Activity - Collect every line below that contains the word "axis", copying each one in full.

Stored dataset items -
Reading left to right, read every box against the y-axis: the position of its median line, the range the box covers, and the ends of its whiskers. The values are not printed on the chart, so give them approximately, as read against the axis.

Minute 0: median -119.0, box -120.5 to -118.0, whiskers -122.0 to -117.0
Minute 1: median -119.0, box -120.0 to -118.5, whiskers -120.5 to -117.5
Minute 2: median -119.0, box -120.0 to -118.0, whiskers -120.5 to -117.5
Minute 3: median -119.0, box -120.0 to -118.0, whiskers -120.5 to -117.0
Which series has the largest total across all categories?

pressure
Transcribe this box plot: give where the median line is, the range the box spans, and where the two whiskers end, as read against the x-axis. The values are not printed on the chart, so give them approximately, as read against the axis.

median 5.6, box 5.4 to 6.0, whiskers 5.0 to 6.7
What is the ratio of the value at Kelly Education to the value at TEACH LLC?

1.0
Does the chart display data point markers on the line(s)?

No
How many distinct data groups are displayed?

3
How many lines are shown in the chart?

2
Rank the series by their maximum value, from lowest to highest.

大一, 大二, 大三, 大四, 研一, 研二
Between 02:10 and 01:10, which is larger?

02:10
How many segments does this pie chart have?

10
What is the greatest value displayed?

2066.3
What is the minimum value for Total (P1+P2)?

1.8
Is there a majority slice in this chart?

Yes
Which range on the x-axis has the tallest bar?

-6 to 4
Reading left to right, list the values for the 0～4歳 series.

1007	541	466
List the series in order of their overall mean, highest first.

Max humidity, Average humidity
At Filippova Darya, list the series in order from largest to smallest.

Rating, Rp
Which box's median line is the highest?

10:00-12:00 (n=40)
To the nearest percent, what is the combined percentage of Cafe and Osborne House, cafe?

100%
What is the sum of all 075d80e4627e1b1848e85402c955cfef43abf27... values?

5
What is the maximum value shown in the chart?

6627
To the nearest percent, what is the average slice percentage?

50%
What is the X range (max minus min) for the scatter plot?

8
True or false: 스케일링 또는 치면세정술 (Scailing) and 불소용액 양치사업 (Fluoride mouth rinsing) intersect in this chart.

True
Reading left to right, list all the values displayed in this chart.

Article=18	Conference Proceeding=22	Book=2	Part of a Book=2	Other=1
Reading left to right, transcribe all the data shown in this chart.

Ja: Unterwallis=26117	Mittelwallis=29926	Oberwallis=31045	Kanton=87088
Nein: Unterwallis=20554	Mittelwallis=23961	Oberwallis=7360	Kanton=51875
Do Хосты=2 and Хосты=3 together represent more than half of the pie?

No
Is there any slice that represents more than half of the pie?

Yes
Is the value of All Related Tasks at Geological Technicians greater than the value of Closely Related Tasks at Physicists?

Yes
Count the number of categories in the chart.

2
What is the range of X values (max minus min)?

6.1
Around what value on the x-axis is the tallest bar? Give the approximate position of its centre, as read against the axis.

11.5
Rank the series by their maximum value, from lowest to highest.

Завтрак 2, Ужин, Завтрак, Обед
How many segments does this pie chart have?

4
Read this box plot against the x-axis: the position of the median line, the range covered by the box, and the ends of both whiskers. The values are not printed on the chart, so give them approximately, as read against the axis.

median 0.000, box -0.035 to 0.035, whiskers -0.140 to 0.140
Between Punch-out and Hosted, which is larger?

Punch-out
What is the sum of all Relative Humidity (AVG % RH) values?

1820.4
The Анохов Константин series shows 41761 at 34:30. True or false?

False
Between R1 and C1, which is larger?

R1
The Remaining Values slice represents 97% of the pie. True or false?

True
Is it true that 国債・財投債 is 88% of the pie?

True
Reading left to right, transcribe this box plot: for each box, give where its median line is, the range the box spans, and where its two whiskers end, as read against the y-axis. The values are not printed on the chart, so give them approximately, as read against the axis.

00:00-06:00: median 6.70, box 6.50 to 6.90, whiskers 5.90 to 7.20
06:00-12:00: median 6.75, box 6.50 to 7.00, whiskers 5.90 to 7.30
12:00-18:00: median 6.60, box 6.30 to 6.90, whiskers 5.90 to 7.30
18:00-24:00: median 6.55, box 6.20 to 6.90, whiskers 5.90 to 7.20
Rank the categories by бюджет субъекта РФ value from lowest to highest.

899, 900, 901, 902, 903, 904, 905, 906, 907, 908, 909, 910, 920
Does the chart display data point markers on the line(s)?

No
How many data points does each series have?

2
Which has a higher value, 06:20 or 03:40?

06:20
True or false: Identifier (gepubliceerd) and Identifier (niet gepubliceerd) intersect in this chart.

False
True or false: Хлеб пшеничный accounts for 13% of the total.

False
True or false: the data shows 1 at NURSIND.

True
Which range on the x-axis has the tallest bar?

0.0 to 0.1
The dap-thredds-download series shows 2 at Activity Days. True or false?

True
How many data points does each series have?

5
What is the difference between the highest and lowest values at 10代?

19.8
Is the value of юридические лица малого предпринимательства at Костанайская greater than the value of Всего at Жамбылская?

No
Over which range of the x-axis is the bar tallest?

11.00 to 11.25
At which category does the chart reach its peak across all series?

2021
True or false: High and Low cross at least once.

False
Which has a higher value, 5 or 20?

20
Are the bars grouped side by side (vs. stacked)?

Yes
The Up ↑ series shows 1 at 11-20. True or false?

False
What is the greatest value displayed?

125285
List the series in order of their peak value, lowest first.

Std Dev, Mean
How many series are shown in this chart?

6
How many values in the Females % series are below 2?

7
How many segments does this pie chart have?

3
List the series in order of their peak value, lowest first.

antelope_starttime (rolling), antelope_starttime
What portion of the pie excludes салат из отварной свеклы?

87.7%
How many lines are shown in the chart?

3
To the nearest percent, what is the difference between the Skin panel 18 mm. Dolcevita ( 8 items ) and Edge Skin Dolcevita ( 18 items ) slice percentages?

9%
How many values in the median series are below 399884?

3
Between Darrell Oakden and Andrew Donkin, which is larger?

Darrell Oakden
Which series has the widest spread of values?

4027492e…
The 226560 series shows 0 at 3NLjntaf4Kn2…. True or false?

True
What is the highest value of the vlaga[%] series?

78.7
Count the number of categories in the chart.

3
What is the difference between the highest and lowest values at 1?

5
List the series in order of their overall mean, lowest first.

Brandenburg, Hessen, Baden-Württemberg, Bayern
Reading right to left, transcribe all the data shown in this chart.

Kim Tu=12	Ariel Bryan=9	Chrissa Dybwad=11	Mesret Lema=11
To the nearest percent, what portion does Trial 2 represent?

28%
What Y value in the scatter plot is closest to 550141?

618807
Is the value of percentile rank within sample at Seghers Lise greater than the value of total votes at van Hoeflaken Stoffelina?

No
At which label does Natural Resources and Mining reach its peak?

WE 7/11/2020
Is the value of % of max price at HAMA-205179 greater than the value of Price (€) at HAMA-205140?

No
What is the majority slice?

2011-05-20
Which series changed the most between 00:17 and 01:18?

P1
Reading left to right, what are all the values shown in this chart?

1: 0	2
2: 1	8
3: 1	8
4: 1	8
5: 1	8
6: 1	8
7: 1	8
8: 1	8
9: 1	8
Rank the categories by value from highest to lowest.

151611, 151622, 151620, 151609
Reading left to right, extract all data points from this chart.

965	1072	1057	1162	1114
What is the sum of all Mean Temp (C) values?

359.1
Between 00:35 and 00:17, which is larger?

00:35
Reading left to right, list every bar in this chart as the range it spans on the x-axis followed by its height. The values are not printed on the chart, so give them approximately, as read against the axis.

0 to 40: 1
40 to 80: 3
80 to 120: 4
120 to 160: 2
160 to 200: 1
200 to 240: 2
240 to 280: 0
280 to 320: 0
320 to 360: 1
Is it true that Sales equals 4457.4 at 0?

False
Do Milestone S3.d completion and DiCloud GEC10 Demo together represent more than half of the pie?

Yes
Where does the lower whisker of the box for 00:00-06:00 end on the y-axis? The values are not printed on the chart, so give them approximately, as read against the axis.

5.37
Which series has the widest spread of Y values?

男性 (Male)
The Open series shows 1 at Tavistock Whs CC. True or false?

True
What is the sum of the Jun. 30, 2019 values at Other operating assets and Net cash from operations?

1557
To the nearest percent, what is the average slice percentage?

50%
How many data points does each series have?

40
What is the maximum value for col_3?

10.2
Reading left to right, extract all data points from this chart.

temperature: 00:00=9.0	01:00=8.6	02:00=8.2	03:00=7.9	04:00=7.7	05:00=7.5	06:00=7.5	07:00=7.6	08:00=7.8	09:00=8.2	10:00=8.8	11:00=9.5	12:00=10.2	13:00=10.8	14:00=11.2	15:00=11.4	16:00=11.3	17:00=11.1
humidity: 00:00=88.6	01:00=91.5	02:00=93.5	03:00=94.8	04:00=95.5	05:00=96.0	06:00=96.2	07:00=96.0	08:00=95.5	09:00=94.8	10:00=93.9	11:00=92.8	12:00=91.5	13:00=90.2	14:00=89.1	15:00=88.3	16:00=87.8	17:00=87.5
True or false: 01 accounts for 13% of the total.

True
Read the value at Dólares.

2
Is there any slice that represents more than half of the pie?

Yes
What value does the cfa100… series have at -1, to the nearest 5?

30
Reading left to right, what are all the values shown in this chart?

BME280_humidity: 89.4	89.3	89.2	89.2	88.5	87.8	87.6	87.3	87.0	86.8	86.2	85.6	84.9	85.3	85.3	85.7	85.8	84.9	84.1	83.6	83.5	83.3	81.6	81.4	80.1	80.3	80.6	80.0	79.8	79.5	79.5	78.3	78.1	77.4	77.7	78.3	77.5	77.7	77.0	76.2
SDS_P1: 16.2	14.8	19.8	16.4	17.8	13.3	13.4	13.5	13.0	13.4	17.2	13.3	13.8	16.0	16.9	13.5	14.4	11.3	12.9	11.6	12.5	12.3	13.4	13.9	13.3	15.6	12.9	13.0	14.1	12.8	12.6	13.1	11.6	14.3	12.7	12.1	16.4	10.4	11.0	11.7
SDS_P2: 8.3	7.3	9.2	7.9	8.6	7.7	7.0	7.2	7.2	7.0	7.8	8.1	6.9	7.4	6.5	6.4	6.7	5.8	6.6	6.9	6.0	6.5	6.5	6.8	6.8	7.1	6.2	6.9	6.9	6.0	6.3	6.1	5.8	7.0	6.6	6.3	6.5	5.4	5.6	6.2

Final answer -
Reading left to right, read every box against the y-axis: the position of its median line, the range the box covers, and the ends of its whiskers. The values are not printed on the chart, so give them approximately, as read against the axis.
Transcribe this box plot: give where the median line is, the range the box spans, and where the two whiskers end, as read against the x-axis. The values are not printed on the chart, so give them approximately, as read against the axis.
Which range on the x-axis has the tallest bar?
Around what value on the x-axis is the tallest bar? Give the approximate position of its centre, as read against the axis.
Read this box plot against the x-axis: the position of the median line, the range covered by the box, and the ends of both whiskers. The values are not printed on the chart, so give them approximately, as read against the axis.
Reading left to right, transcribe this box plot: for each box, give where its median line is, the range the box spans, and where its two whiskers end, as read against the y-axis. The values are not printed on the chart, so give them approximately, as read against the axis.
Which range on the x-axis has the tallest bar?
Over which range of the x-axis is the bar tallest?
Reading left to right, list every bar in this chart as the range it spans on the x-axis followed by its height. The values are not printed on the chart, so give them approximately, as read against the axis.
Where does the lower whisker of the box for 00:00-06:00 end on the y-axis? The values are not printed on the chart, so give them approximately, as read against the axis.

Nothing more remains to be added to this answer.